12日午前、参院本会議において芝博一参院議員が登壇し、消費者契約法改正案について、問題点を指摘し、今後の課題を提示した。
同法案は、事業者が不当な勧誘行為等を行った場合に適格消費者団体にその差止請求を認めるとともに、そのために適格消費者団体の認定・監督制度等を新たに設けるもの。民主党は衆院で修正の上で賛成した。芝議員はまず、消費者トラブルの被害者の思いをわが思いとして質問すると述べて、質問を開始した。
まず芝議員は、「知恵と勇気を持て」というだけの従来の政府の消費者対策の限界を指摘し、今後の消費者行政の基本方針を問うた。これに対して猪口担当大臣は、消費者基本計画に則り社会全体としての取り組みが必要との抽象的な答弁を行った。

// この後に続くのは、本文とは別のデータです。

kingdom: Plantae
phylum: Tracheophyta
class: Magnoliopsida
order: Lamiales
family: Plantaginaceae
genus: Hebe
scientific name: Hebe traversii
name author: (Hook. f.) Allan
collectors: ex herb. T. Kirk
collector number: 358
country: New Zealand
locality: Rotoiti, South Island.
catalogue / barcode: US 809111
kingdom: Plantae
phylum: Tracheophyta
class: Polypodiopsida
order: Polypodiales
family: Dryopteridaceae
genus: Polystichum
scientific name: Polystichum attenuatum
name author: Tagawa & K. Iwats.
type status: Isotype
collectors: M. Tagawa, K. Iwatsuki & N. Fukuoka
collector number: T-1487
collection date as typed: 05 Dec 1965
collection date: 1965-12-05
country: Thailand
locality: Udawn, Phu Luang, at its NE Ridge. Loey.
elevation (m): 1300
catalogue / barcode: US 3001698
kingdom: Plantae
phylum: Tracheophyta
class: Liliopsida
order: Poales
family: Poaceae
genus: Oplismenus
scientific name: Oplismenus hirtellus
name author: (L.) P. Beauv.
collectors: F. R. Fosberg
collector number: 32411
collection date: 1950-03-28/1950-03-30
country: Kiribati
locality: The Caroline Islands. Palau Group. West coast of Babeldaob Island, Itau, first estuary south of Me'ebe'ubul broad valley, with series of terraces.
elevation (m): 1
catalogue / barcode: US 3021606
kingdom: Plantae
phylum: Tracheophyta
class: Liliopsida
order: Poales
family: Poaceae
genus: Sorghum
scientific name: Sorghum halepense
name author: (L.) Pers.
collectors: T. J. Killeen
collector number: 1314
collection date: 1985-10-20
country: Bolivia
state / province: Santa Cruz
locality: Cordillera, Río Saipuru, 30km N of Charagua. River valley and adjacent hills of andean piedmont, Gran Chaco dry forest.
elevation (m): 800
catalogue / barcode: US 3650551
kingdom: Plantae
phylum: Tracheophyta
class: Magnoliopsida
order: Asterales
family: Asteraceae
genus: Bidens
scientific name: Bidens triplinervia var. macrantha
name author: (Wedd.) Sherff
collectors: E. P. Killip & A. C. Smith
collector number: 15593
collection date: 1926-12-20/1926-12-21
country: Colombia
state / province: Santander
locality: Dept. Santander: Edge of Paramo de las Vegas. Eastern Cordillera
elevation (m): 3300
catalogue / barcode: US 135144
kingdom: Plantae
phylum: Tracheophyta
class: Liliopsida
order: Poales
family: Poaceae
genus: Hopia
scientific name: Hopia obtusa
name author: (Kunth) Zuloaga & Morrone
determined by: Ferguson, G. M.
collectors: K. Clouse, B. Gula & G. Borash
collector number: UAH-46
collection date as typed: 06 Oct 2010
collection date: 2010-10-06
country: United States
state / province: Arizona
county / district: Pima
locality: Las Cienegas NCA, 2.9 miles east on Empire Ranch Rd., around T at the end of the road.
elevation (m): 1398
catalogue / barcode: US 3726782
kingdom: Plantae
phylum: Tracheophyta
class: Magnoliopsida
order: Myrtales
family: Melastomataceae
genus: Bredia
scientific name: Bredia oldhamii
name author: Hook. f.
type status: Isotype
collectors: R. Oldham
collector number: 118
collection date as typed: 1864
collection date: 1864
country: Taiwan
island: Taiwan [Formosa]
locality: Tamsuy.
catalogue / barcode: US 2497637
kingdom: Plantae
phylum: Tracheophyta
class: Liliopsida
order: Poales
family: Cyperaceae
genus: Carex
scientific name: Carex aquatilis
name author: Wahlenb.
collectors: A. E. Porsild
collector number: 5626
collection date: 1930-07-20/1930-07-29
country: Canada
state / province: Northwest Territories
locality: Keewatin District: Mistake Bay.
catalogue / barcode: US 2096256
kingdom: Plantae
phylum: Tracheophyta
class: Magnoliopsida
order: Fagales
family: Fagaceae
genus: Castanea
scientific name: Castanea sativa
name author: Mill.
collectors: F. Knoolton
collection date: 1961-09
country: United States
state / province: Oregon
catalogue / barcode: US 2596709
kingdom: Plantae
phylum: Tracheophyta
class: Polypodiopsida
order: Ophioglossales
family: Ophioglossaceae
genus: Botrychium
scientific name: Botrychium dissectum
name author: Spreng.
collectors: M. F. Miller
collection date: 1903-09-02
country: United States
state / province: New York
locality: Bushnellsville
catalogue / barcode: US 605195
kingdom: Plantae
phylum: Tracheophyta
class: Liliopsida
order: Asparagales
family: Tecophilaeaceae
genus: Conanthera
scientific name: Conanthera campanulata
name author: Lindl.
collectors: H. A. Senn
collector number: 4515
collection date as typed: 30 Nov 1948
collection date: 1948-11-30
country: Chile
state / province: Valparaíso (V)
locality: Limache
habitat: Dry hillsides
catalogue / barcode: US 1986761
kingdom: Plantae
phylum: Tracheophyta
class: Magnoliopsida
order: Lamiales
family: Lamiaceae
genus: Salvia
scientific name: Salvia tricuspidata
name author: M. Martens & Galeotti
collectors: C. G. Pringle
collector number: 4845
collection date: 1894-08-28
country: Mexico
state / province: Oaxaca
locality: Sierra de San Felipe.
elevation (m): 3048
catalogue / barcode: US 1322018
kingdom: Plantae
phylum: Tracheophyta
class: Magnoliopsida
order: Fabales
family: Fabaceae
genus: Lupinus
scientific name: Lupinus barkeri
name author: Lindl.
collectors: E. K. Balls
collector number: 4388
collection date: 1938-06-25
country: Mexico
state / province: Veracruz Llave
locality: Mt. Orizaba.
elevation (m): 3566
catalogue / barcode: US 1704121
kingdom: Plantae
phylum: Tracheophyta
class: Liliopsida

芝議員は法案の内容に入り、衆院では民主党の主張を受けて、差止訴訟の管轄裁判所に不当な行為が行われた地域を管轄する裁判所を加える修正が行われ、より消費者の立場に立った法案とすることが出来たことを報告した上で、問題点の指摘に移った。
芝議員は、差止請求だけで損害賠償請求が認められていないことは、すでに被害にあった消費者にとって救済とならないことを指摘した。担当大臣は、個人の損害賠償請求との関係で導入を見送ったと答えた。
芝議員は、適格消費者団体の認定基準が厳格すぎること、また不明確な文言が多く行政の恣意的運用となる恐れがあることを指摘し、認定要件の再考を促した。担当大臣は、具体的な認定基準はパブリックコメントに付するとし、認定は行政手続法にもとづいて行うと答えた。
芝議員は、一つの適格消費者団体が起こした裁判の判決がある場合は、原則として同一事件についての差止請求は出来ないとすることは、民事訴訟の原則に反し、またある団体による不適切な訴訟遂行の結果が他の団体に及ぶのは不合理だと指摘した。担当大臣は、この差止訴訟が公益的なものであるという特性に由来するもので、民事訴訟の原則の例外ではないと答えた。
芝議員は、適格消費者団体の活動資金の確保の重要性を指摘し、同団体に任務だけを押し付ける危険性があると質した。担当大臣は、適格団体の制度の周知に努めるとの答弁にとどまり、谷垣財務大臣および竹中総務大臣は特定NPO法人と公益法人にはすでに税制上の優遇措置があるのでそれ以上の措置は考えていないとの答弁にとどまった。
芝議員は、本法案については社会情勢の変化に応じて見直しを行うべきであり、必要があれば衆院での付帯決議にある5年よりも前に見直しをすべきであると迫った。担当大臣からは、時宜を失うことなく所要の見直しを行うとの答弁を得た。
芝議員は、せっかく制度が出来てもその使い勝手が悪ければ絵に描いたもちであると述べ、真に消費者の立場に立った消費者団体訴訟制度の確立を求めて質問を終えた。